Pointer addition, pointer subtraction, and the pointer comparisons that have been mentioned so far are well defined only if all pointers involved point within the same array (or single, array-like object). There is one exception: For convenience in accessing arrays via pointers, it is permissible to compute a pointer to the nonexistent element one past the end of the array, as long as this imaginary pointer is used only for comparisons. (Naturally, it would be ill defined to indirect upon this pointer to access the location pointed to because the “location” pointed to, if any, is not part of the array.) For example, here is a code fragment that sets all of the elements of an array to 0, using pointers. The pointer endp is used in the termination condition for the loop; it points one past the end of the array.

int a[10], *ip, *endp;
for(ip = &a[0], endp = &a[10]; ip < endp; ip++)
         *ip = 0;

Finally, two pointers can be compared for exact equality or inequality using the == and != operators. These comparisons have fewer restrictions: The two pointers involved do not have to point within the same object, and one or both of them can be null pointers. That is, ip == ip2 yields true if ip and ip2 point to the same object or are both null pointers, and ip != ip2 yields true if ip and ip2 point to the different objects or if one is a null pointer and one is not. A pointer equality comparison is therefore another place where it is possible to use the integer constant 0 as a null pointer constant: A condition like if(ip == 0) asks whether ip has a null pointer as its value. (Again, the preprocessor macro NULL can be used as well.)

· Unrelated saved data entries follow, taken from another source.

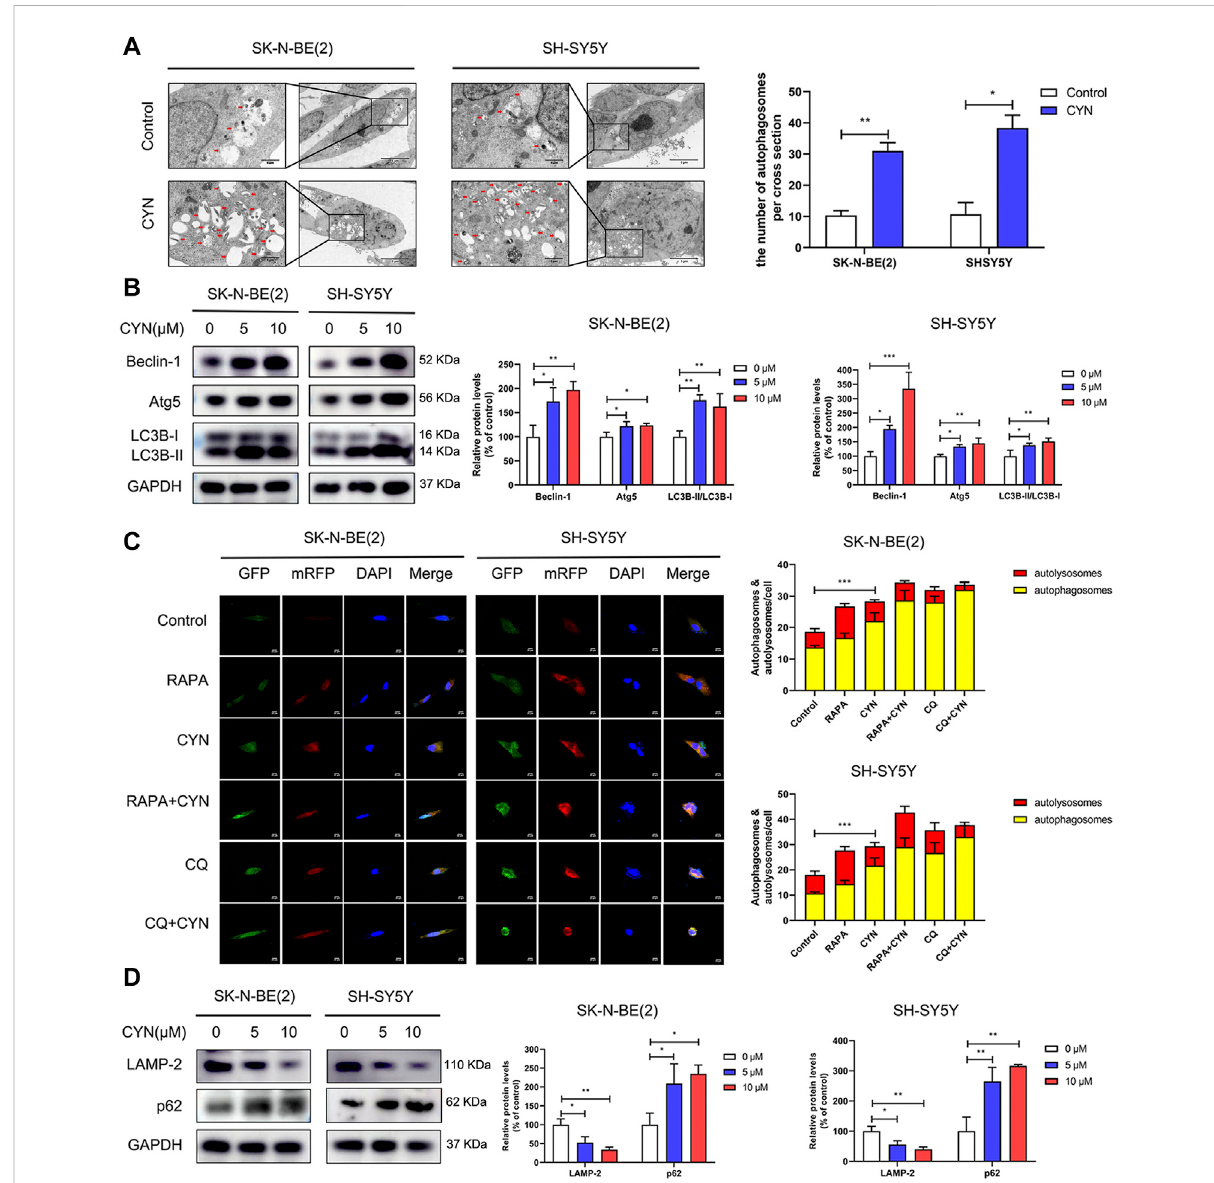
FIGURE 3 Effects of CYN on the autophagy level in NB cells. (A) Transmission electron microscopy (TEM) was utilized to observe the ultrastructure of NB cells, and the arrows indicate autophagosomes. (B) The expression levels of autophagy markers were analyzed by westernblotting. (C) Confocal microscopy was utilized to detect fl uorescence of mRFP-GFP-LC3. (D) Western blotting analysis of LAMP-2 and p62 protein expression. * p < 0.05, ** p < 0.01, *** p < 0.001 versus the control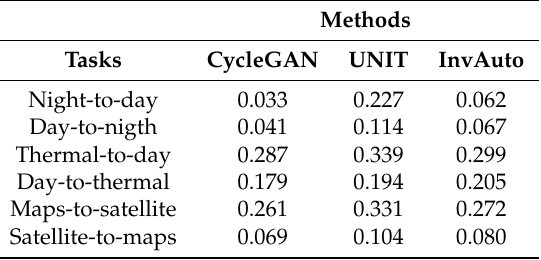
Table 3. Numerical evaluation of CycleGAN, UNIT, and InvAuto with (cid:96) 1 reconstruction loss.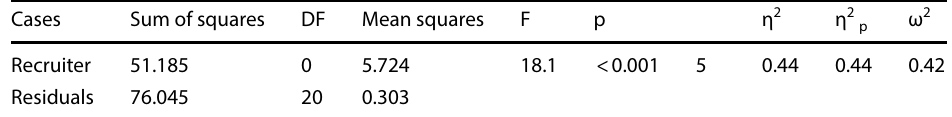
Cases Sum of squares DF Mean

Because the definition of a “true” boolean value in C is one that compares unequal to 0, a certain abbreviation is permissible and popular in pointer testing. If ip is a pointer, the condition

if(ip)

is, by definition, treated identically by the compiler as if the programmer had written

if(ip != 0)

That is, it asks whether ip is not a null pointer. Similarly, if(!p) asks whether p is a null pointer. We have not spoken yet of the internal values used to represent pointers (which are discussed in section 3.6.8), but it is important to note that tests like if(ip) and if(!ip) work regardless of the internal representation of null pointers.

The final pointer operation to discuss is pointer conversion. Occasionally, it is necessary to manipulate an object, via a pointer, as if it had some other type. For example, we might want to access an int value as if it were made up of individual characters, or bytes. We could initialize a char pointer, pointing at an int object, with the code

int i = 0x1234;
int *ip;
char *cp;
ip = &i;
cp = (char *)ip;

or, more simply

int i = 0x1234;
char *cp;
cp = (char *)&i;

In each case, the cast (char *) requests the conversion from type pointer-to-int to type pointer-to-char. In the cast, the type name between the parentheses, char *, takes the form of a declaration that is missing an identifier in the declarator; that is, the declarator is the lone asterisk, indicating a pointer.

Like casts in general, pointer casts are rarely needed in modern C code. One example that still requires them can be found in section 3.10.4.4. (Also, though we have not discussed pointers to functions yet, it is worth noting that pointers to data objects cannot portably be converted to function pointers, or vice versa.)